Installing all of these dependencies on your own laptop may be difficult enough, but it becomes nearly impossible in shared environments like lab workstations and HPCs, where you generally don’t have admin/install privileges, and where you have to be concerned about conflicts between dependencies because it’s a shared environment.

This is where isolated environments come in. These allow you to install a collection of software in such away that it only interacts within that collection.

There’s a bunch of ways to do this, ranging from language-specific (virtualenv in Python) to whole-machine (virtual machines and cloud).

Docker containers are a new-ish way to do this. Docker basically provides a lightweight virtual machine that is quick and easy to start up, and the Docker ecosystem includes ways of specifying configurations and also shipping these fully configured “containers” around.

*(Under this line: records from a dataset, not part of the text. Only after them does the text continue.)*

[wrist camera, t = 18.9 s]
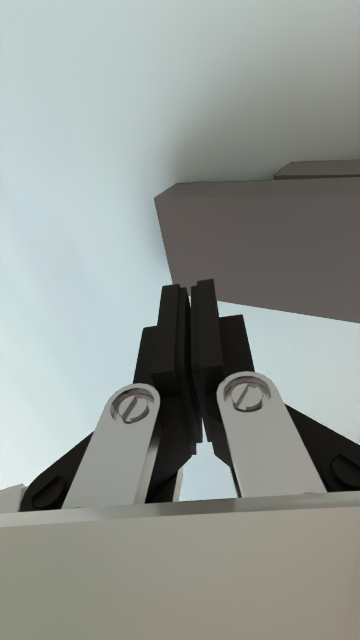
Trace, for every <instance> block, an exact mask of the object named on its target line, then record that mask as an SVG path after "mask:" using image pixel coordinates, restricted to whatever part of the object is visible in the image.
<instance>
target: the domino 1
mask: <svg viewBox="0 0 360 640" xmlns="http://www.w3.org/2000/svg"><path fill="white" fill-rule="evenodd" d="M154 201H155V206H156V210H157V215H158V219H159V224H160V228H161V233H162V237H163V242H164V246H165V251H166V255H167V260H168V264H169V269H170V273H171V278H172V282H173V284H180V288H182V287H186V288H187V292H188V296H191V286H196V285H197V281H200V280H207V279H214V286H215V292H216V299H217V301H222V302H229V303H235V304H241V305H248V306H254V307H260V308H267V309H273V310H279V311H285V312H292V313H298V314H304V315H311V316H317V317H323V318H330V319H336V320H342V321H349V322H355V323H360V177H346V178H317V179H289V180H261V181H232V182H204V183H177V184H175V185H174V186H172V187H170V188H169V189H167V190H166V191H164V192H163V193H161V194H159V195H158V196H156V197H155V198H154Z"/></svg>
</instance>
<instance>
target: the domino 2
mask: <svg viewBox="0 0 360 640" xmlns="http://www.w3.org/2000/svg"><path fill="white" fill-rule="evenodd" d="M346 177H360V160H335V161H307V162H291V163H290V164H289V165H287V166H286V167H285V168H283V169H282V170H281V171H279V172H278V173H276V174H275V175H274V180H289V179H317V178H346Z"/></svg>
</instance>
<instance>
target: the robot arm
mask: <svg viewBox="0 0 360 640" xmlns="http://www.w3.org/2000/svg"><path fill="white" fill-rule="evenodd" d="M202 419H203V423H204V427H205V432H206V436H207V440H208V442H212V445H213V450H214V454H215V456H217V457H218V458H219V459H221V460H222V461H223V462H224V463H226V464H227V465H228V466H229V468H230V473H231V477H232V481H233V484H234V488H235V492H236V496H237V498H228V499H212V500H197V501H181V502H179V496H180V490H181V484H182V479H183V465H184V464H185V463H186V462H187V461H188V460H189V459H190V458H191V457H192V455H196V443H202V442H203V434H202ZM0 640H360V445H358V444H356V443H354V442H353V441H351V440H349V439H347V438H345V437H344V436H342V435H340V434H338V433H336V432H335V431H333V430H331V429H329V428H327V427H326V426H324V425H322V424H320V423H318V422H317V421H315V420H313V419H311V418H309V417H308V416H306V415H304V414H302V413H300V412H299V411H297V410H295V409H293V408H291V407H290V406H288V405H286V404H284V402H283V400H282V398H281V396H280V394H279V392H278V390H277V388H276V386H275V385H274V383H273V382H272V381H271V380H270V379H269V378H267V377H266V376H265V375H262V374H259V373H257V372H255V370H254V365H253V361H252V356H251V351H250V347H249V342H248V337H247V333H246V328H245V323H244V319H243V315H242V314H241V315H234V316H226V317H219V313H218V306H217V299H216V292H215V286H214V279H207V280H200V281H197V285H196V286H191V307H190V302H189V297H188V292H187V288H186V287H182V288H180V284H173V285H166V286H162V292H161V300H160V307H159V315H158V322H157V326H152V327H145V328H144V329H143V332H142V337H141V342H140V348H139V353H138V358H137V364H136V369H135V375H134V380H133V384H131V385H128V386H125V387H123V388H121V389H120V390H118V391H116V392H115V393H114V394H113V395H112V396H111V397H110V398H109V400H108V402H107V403H106V405H105V407H104V410H103V412H102V414H101V417H100V419H99V421H98V424H97V426H96V429H95V431H93V432H92V433H91V434H90V435H89V436H87V437H86V438H85V439H84V440H82V441H81V442H80V443H79V444H77V445H76V446H75V447H74V448H72V449H71V450H70V451H69V452H67V453H66V454H65V455H64V456H62V457H61V458H60V459H59V460H57V461H56V462H55V463H54V464H52V465H51V466H50V467H49V468H47V469H46V470H45V471H44V472H42V473H41V474H40V475H39V476H38V477H37V478H36V479H35V480H34V481H33V482H32V483H31V484H30V485H29V486H27V487H25V486H24V485H23V483H22V484H19V485H16V486H13V487H9V488H6V489H3V490H0Z"/></svg>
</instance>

A super quick introduction to Docker

Before Getting Started

Can you run this?

docker run hello-world

and see something like this?

Hello from Docker.
...

If that works, you should do:

docker pull ubuntu:14.04

If that doesn’t work, you might need to run this to reset your local docker install:

docker-machine restart default && eval "$(docker-machine env default)"

Getting started

Try:

docker run ubuntu:14.04 /bin/echo 'Hello world'

Now try:

docker run -it ubuntu:14.04 /bin/bash

Q: What does the ‘-it’ do?

Points to cover:

  • you can use CTRL-D or type ‘exit’ to leave the container
  • “images” are the disk, “containers” are the running bit

Try creating a file in your container; first run:

docker run -it ubuntu:14.04 /bin/bash

and then inside the docker container run:

echo hello, there > /home/foo.txt

Now, exit the container. Make note of the container ID if you can - it’s the string right after ‘root@’ and before the ‘:’, and should be something like ‘003eafc0422c’.

First, if you run ‘docker run ubuntu:14.04 -it /bin/bash’ you will see that the file is not there:

cat /home/foo.txt

This is because every container starts fresh from the base image (here, ubuntu:14.04).

However, you can still access files from old containers (unless you specify ‘–rm’ when you run things). Here,

docker cp 003eafc0422c:/home/foo.txt .

will copy the file into your current directory.

So: data is transient, unless you make other provisions (we’ll talk about this later!)


You can get a list of running containers by doing:

docker ps

You can get a list of all containers (running and stopped) by doing:

docker ps -a

You can get a list of all images by doing:

docker images

You can remove a container with ‘docker rm’, and remove an image with ‘docker rmi’. The

Two handy commands to clean up (a) stopped containers and (b)

docker rm $(docker ps -a -q)
docker rmi $(docker images | grep "^<none>" | awk "{print $3}")

Using docker-machine to run Docker on AWS

Documentation: https://docs.docker.com/machine/; also see Amazon Web Services driver docs

Here, we’re going to use Amazon to host and run our Docker images, while controlling it from our local machine.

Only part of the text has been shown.